Utahns urged to wage war on pornography
Summit shows how molesters can track a child
Utahns were urged Saturday to wage war on pornographers through the courts and were shown how frighteningly easy it is for child molesters to locate innocent children online.
An anti-pornography summit sponsored by the Utah Coalition Against Pornography, which spotlighted those subjects, drew about 450 people to the Salt Palace. There, keynote speaker Bruce Taylor encouraged participants to insist that prosecutors take on those who make and sell pornography.
"You've got to come up with an answer when your grandkids say, 'Grandma, Grandpa, what did you do in the war?' " said Taylor, a former Cincinnati city prosecutor and former federal prosecutor with the Justice Department who now heads the National Law Center for Children and Families.
For those who say prosecutors have better things to do, "There's nothing more important than protecting women who are getting abused and children who are corrupted" by the influence of pornography.

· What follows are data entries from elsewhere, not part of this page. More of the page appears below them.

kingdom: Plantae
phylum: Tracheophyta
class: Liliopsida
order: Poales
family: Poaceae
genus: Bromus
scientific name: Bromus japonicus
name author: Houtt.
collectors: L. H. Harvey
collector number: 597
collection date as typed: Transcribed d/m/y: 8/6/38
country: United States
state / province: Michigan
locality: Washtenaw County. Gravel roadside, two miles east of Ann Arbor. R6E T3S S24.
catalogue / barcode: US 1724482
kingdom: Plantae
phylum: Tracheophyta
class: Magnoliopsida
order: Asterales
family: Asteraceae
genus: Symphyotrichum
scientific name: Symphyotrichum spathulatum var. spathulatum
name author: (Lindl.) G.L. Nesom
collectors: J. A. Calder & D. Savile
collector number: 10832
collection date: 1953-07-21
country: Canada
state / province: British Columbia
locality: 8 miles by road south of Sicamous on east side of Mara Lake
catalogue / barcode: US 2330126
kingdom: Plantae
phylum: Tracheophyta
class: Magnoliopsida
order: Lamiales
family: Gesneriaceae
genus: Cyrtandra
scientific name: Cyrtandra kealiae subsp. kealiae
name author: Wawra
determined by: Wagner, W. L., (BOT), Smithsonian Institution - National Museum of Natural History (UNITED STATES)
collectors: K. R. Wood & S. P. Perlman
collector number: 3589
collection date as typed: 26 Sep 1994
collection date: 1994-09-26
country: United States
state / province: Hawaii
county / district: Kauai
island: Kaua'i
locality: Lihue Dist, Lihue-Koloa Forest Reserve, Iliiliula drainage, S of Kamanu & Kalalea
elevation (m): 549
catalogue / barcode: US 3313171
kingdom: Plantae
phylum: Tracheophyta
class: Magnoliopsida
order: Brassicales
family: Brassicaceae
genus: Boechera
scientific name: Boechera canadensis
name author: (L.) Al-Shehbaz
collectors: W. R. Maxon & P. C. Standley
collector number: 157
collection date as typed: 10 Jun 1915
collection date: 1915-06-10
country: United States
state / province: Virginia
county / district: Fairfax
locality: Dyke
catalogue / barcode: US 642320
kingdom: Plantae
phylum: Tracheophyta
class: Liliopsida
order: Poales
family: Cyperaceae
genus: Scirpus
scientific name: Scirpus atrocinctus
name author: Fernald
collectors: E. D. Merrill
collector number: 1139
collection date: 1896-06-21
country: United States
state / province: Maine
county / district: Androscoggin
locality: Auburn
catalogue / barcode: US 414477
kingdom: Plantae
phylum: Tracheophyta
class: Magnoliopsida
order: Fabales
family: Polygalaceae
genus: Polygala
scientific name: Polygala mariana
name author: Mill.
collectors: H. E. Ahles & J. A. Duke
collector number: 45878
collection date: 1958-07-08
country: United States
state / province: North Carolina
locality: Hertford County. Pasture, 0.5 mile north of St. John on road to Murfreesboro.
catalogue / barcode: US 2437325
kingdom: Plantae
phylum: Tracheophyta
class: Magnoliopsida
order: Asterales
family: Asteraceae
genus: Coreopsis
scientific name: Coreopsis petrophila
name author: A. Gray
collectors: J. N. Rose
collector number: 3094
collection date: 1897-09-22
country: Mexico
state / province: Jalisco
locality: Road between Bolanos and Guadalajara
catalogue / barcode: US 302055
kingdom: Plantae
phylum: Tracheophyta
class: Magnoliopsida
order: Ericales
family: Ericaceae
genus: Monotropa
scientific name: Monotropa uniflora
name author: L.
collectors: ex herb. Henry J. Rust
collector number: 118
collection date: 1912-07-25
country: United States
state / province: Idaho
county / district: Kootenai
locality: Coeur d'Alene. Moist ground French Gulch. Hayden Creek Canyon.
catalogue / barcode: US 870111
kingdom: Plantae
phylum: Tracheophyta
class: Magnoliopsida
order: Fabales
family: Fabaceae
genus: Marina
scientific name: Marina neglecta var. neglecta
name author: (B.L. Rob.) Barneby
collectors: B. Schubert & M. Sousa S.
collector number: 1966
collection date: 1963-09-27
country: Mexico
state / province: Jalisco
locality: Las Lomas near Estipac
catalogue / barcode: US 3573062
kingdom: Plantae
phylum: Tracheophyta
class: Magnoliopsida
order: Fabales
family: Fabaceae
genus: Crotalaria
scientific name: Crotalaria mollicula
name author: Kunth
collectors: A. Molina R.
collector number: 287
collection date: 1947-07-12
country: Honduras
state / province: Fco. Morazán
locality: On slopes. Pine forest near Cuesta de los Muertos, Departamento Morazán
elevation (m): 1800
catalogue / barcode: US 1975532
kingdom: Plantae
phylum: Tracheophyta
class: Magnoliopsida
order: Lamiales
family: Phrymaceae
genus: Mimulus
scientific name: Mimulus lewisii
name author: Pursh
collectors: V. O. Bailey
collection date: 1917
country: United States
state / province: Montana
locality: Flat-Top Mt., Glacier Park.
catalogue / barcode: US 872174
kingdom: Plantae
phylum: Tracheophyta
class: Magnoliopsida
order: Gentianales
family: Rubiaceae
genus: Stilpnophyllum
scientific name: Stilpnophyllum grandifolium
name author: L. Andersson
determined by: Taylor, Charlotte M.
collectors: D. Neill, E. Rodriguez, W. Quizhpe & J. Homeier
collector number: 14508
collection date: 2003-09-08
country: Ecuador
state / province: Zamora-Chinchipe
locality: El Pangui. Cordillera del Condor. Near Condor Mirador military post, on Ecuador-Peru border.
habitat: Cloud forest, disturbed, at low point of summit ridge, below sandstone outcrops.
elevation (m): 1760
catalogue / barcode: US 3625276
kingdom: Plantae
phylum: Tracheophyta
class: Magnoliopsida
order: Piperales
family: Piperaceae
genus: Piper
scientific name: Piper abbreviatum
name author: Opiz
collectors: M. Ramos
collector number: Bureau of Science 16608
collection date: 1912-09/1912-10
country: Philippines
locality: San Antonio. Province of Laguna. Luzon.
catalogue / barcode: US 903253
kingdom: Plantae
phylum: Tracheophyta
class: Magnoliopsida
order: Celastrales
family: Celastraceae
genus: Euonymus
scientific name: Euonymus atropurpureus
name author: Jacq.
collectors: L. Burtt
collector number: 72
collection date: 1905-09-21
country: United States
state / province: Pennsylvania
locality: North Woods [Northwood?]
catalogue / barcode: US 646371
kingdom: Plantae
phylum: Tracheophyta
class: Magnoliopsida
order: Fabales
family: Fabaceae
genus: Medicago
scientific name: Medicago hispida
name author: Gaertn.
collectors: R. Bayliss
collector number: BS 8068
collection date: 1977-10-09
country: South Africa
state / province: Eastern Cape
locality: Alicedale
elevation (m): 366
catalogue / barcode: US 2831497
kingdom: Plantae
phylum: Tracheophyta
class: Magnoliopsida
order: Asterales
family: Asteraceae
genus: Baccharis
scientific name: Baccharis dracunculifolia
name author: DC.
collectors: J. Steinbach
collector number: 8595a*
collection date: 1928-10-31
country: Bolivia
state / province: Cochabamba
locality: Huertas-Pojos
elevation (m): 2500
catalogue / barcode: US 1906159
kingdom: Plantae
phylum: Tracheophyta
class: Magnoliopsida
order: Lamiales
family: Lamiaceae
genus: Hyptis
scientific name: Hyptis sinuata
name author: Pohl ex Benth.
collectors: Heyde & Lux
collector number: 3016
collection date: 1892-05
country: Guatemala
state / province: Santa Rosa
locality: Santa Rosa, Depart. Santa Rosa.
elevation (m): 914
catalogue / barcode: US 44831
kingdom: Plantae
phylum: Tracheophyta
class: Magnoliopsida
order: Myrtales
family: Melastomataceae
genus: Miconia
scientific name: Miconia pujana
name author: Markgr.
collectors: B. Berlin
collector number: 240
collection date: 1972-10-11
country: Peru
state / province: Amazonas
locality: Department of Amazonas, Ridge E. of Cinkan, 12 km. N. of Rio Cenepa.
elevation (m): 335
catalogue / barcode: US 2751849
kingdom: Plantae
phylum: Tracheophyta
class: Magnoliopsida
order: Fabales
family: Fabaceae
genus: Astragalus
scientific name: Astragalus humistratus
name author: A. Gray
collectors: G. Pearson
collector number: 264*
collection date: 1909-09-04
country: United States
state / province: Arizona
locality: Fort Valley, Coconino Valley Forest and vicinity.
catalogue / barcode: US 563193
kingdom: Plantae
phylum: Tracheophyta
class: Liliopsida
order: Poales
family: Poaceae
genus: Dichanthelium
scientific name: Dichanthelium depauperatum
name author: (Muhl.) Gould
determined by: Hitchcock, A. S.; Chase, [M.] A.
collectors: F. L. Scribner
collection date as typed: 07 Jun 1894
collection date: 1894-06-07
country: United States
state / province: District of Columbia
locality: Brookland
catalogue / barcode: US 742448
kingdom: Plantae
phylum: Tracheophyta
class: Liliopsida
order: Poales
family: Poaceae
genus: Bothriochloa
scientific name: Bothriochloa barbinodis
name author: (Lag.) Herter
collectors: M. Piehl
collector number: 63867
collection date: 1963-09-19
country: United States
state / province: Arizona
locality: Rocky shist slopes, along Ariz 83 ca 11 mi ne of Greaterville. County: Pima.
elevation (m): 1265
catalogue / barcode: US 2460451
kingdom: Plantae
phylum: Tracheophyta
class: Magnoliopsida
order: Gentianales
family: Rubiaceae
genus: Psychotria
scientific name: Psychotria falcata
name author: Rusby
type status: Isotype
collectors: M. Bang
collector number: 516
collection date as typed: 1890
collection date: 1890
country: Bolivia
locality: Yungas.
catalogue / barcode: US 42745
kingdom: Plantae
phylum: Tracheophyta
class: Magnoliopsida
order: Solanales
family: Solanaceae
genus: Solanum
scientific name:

Taylor said prosecutors' lives are made easier when the public supports always having several porn-related cases in the pipeline, rather than saddling one individual with one case that could determine whether or not future porn crimes are pursued in a community.
"You've got to resurrect the demand to respect community standards," he said. "Don't take no for an answer and don't take prisoners."
At one of the event's many workshops, Kenneth Hansen, the section chief of the Internet Crimes Against Children Task Force in the Utah Attorney General's Office, offered grim statistics. Hansen said a University of New Hampshire survey indicated that one out of five young people online had received a sexual solicitation and one out of 33 had been asked to personally meet an online "friend." Of these solicitations, only 10 percent were reported to law enforcement.
"If a child's in a chat room, you should be over their shoulder," Hansen said. "Chat rooms are the most dangerous place for children online."
A good deal of child porn is created overseas, especially in the Ukraine and Russia where it is not illegal to photograph girls as young as 14 in the nude. It is difficult to get arrests and prosecutions for the manufacturers of this kind of porn, although it is being done, he said.
Hansen described one Dallas-based online porn site that in a few months attracted 35,000 people seeking child porn and 300,000 people looking for adult porn. "The people who ran it made $1.4 million every 45 days."